_Study text_:
Intelligent multilateral well completions provide downhole flow rate, pressure, and temperature measurements at multiple well segments which allows for a continuous spatiotemporal data stream. Such an extensive data input poses a challenging task to decide on the optimal strategy of manipulating the inflow control valve (ICV) settings over time for best performance. This study investigated the use of machine learning to analyze and predict well performance given different ICV settings to ultimately maximize the well output.
A commercial reservoir simulator was used to generate two synthetic reservoir models: homogeneous (Case A) and heterogenous (Case B). These synthetic data were used to train, validate, and test machine learning models. The reservoir cases were generated based on a segmented, trilateral producer completed with three ICV devices installed at tie-in segments. The data used were measurements of wellhead and downhole flow rates across ICV segments over a period of 4,000 days. A total of 1,330 experiments were conducted with an eight-day timestep, generating a total of 667,660 sample data points for each of Case A and Case B. Fully connected neural networks were used to fit the data while model generalizability was enhanced using regularization techniques, namely L2 regularization and early stopping.
Both random sampling and Latin Hypercube Sampling (LHS) methods were evaluated in constructing the training, validation, and testing splits. Trained with different sample sizes drawn from the 1,330 simulated data histories for the two reservoir models, the proposed neural network showed excellent results. Given only ten simulated choices of ICV settings for training, the network proved capable of predicting oil and water production profiles at surface for both homogeneous and heterogeneous reservoir models with over 0.95 coefficient of determination (R2) when evaluated at unseen, test ICV settings. Extending the problem to downhole flow performance prediction, about 40 training simulated settings were necessary to achieve 0.95 R2. We observed that LHS was superior to random sampling in both R2 average and confidence interval. We also found that increasing the training and validation sample sizes increased the test R2 when testing against unseen cases. Study results suggest the applicability of machine reinforcement learning to estimate the well output at different ICV settings, where the neural network model depends fully on the real-time well feedback and production measurements.
By using a machine learning approach during the operation of a well with multiple ICV settings, it would be feasible to estimate the lateral-by-lateral output at unseen scenarios. Hence, it becomes possible to maximize the well output by using an optimization algorithm to determine the optimal ICV settings.

_Information_:
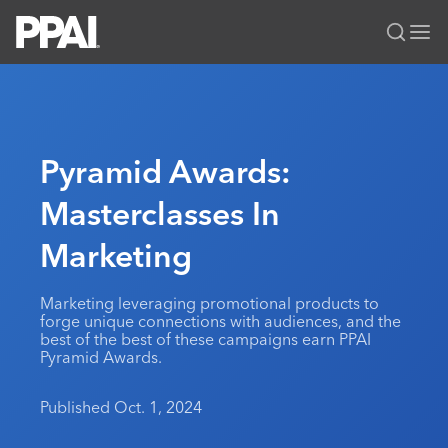
PPAI – Promotional Products Association International
Solutions Center
LOGIN
BECOME A MEMBER
Categories
PPAI Media
Pyramid Awards:
All Solutions
News & Ideas
Membership
Masterclasses In
Premium Research
Join
Education
Marketing
PPAI 100
My PPAI
Professional Certifications
PPAI Expo
Industry Awards
Membership Account Managers
Online Education
The PPAI Expo 2027
Initiatives
Marketing leveraging promotional products to
MerchMatters
Volunteer Committees
forge unique connections with audiences, and the
Sustainability
Exhibitor Hub
Digital Transformation
About
best of the best of these campaigns earn PPAI
Podcast
Regional Associations
Pyramid Awards.
Events
Public Affairs
About PPAI
Portal Resources
Editorial Team
Be Notified
Sustainability
Advertising & Sponsorships
Published Oct. 1, 2024
Media Kit
Industry Jobs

_Work order A_: In the ICV study, reproduce word for word the stretch from "By using a machine" through "optimal ICV settings.".
_Work order B_: Does the ICV study support each of these statements? (i) The measurements covered a period of 4,000 days. (ii) Random sampling outperformed Latin Hypercube Sampling. (iii) The trilateral producer was fitted with three ICV devices. Answer yes or no for each, quoting the words that settle it.
_Work order C_: In the ICV study, which regularization techniques were used to improve the generalizability of the model?

_Exercise output A_:
By using a machine learning approach during the operation of a well with multiple ICV settings, it would be feasible to estimate the lateral-by-lateral output at unseen scenarios. Hence, it becomes possible to maximize the well output by using an optimization algorithm to determine the optimal ICV settings.

_Exercise output B_:
(i) Yes: "over a period of 4,000 days."
(ii) No: "LHS was superior to random sampling in both R2 average and confidence interval."
(iii) Yes: "completed with three ICV devices installed at tie-in segments."

_Exercise output C_: L2 regularization and early stopping.